Mi rival me está masacrando. Todavía no puedo sacar esa maldita escalera que siempre se me resiste y él ya tiene no solo una escalera servida sino también una generala. Nos quedan dos turnos para terminar. La escalera no sale, decido tacharla y jugarme a sacar mi propia generala en el último turno. Al turno siguiente saco escalera servida, y en los dos tiros siguientes los dados se resisten y tampoco saco la generala. Mi rival hace su último turno. En el primer tiro saca 3 cuatros. En el segundo saca otros dos. Me gana por escándalo, levanta los brazos y da una vuelta olímpica alrededor de la mesa.
Mi rival se llama Milo, tiene 9 años, es mi hijo menor y supuestamente es un centennial que solo entiende de la era digital: dada su performance con los dados y el cubilete, desearía que fuera así.
Corren tiempos extraños, qué duda cabe. El gran desafío para los padres en el aislamiento social por el Covid-19 es cómo dosificarle a los pibes el asunto de las pantallas de diferente tamaño: la tele, la compu, el celu, en orden decreciente de tamaño pero con el mismo poder adictivo. Sobre todo teniendo en cuenta que su escuela también les está enviando tareas y clases virtuales por esa vía, y eso también debe ser prioridad si no quieren terminar como los compañeros de la vaca de Humahuaca.
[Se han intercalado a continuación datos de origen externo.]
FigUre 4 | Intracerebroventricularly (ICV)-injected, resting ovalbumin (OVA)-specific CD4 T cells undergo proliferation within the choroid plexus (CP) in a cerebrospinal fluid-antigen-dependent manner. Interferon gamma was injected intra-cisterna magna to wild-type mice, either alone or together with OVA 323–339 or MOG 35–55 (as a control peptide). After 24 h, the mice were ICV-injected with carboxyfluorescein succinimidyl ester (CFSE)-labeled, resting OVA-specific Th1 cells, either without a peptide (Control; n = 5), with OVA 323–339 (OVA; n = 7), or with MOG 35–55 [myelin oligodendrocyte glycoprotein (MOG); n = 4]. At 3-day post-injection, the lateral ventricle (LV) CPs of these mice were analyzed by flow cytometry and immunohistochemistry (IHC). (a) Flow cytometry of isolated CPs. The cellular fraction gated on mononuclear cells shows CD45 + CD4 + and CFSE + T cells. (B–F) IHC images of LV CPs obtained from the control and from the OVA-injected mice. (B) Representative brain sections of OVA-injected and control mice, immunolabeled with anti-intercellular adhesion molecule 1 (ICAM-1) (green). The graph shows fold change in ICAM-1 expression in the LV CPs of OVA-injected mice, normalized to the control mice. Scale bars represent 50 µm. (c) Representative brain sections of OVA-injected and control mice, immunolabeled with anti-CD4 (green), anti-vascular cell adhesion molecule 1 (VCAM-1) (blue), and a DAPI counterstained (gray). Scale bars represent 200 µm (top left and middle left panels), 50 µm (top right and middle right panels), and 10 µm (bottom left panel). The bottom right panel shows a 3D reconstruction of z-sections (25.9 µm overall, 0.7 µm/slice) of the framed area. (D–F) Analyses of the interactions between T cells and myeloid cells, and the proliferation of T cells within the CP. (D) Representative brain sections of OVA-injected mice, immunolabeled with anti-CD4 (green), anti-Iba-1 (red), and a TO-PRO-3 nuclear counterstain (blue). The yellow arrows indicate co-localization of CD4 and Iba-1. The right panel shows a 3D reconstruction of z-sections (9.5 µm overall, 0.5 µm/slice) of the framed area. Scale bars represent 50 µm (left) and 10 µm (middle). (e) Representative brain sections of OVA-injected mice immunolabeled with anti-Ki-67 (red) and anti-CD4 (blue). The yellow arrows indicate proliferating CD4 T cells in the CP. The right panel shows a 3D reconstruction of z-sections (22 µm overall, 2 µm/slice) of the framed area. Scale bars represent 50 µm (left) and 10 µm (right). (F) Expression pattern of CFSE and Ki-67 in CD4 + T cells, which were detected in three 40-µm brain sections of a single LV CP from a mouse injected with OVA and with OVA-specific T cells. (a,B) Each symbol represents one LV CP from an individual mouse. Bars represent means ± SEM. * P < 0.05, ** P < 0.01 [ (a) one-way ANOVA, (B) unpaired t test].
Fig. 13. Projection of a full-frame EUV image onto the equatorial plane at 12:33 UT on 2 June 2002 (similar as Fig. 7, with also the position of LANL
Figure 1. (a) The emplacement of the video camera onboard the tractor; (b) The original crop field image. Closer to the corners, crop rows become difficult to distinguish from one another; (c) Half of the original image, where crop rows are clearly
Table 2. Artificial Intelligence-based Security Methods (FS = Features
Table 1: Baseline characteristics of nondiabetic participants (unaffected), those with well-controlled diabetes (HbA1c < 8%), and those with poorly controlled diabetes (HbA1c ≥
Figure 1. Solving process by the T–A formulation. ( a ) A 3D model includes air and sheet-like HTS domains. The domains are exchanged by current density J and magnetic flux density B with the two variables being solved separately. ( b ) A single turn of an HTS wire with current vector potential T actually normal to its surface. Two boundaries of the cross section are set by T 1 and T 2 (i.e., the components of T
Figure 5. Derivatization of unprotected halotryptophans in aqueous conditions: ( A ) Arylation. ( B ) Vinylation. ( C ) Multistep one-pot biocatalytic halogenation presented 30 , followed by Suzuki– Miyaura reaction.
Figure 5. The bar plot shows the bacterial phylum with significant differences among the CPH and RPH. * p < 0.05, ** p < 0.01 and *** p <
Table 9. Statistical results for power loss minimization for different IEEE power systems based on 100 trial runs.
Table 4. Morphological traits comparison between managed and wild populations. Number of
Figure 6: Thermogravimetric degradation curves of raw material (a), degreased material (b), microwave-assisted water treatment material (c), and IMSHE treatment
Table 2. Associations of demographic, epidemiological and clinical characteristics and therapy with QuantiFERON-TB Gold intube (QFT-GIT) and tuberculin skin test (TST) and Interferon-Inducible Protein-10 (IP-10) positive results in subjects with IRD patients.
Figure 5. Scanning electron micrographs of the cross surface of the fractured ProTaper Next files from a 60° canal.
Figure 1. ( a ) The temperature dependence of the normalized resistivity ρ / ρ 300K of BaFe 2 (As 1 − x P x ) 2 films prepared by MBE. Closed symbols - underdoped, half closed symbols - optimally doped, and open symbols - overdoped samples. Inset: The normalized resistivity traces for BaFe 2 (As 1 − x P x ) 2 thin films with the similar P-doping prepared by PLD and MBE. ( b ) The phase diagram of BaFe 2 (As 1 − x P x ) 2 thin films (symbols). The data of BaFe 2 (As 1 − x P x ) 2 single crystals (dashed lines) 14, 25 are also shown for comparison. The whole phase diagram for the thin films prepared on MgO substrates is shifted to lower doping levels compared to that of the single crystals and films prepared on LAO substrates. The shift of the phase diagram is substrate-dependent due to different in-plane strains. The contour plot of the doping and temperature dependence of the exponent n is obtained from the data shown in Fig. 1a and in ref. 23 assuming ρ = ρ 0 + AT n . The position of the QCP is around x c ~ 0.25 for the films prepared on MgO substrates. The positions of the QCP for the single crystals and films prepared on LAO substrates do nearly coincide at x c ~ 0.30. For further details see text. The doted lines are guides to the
Pero quizá no es tan curioso que los pibes terminen encontrándole el gusto a lo analógico. Hasta ellos, que podrían estar horas y horas enganchados a la Play, en algún momento sienten cierta necesidad de matizar. Y les llama la atención el mundo del entretenimiento de los viejos, esa manía del papel y la lapicera, de los tableros, de los naipes. De hecho, Gael y Benicio ya dominan el póker, juego al que nunca le encontré el gusto o la habilidad. Por suerte les llevo unos cuantos años de ventaja en el truco, a eso todavía puedo ganarles.
Algo de enseñanza queda para los pibes en todo este quilombo, sobre todo cuando la superpoblación de conexiones a internet hace todo demasiado lento para su ansiedad acostumbrada a la banda ancha. Los días se hacen largos, los papis rompemos la paciencia conque hagan algo diferente, pero al cabo terminan encontrándole el gusto, aunque más no sea para reírse de nosotros un rato. Usan los billetes del Estanciero o Monopoly para apostar al póker. Señalan entre risas la foto de la abuelita en la caja del Bingo con bolillero que bajamos desde el último estante, prueba rotunda de la antigüedad de nuestros entretenimientos analógicos. Pero, como cuando en sus celulares deciden poner a AC/DC o Estelares entre tanto trap y latino dudoso, en algún momento sorprenden eligiendo lo analógico por ellos mismos y no por imposición. Descubriendo el inoxidable encanto del TEG o el 1000 Millas o buscando romper con los dados el inédito silencio que llega de la calle, pidiendo una nueva partida. Sobre todo el chiquito, maldito enano y su imán para las generalas.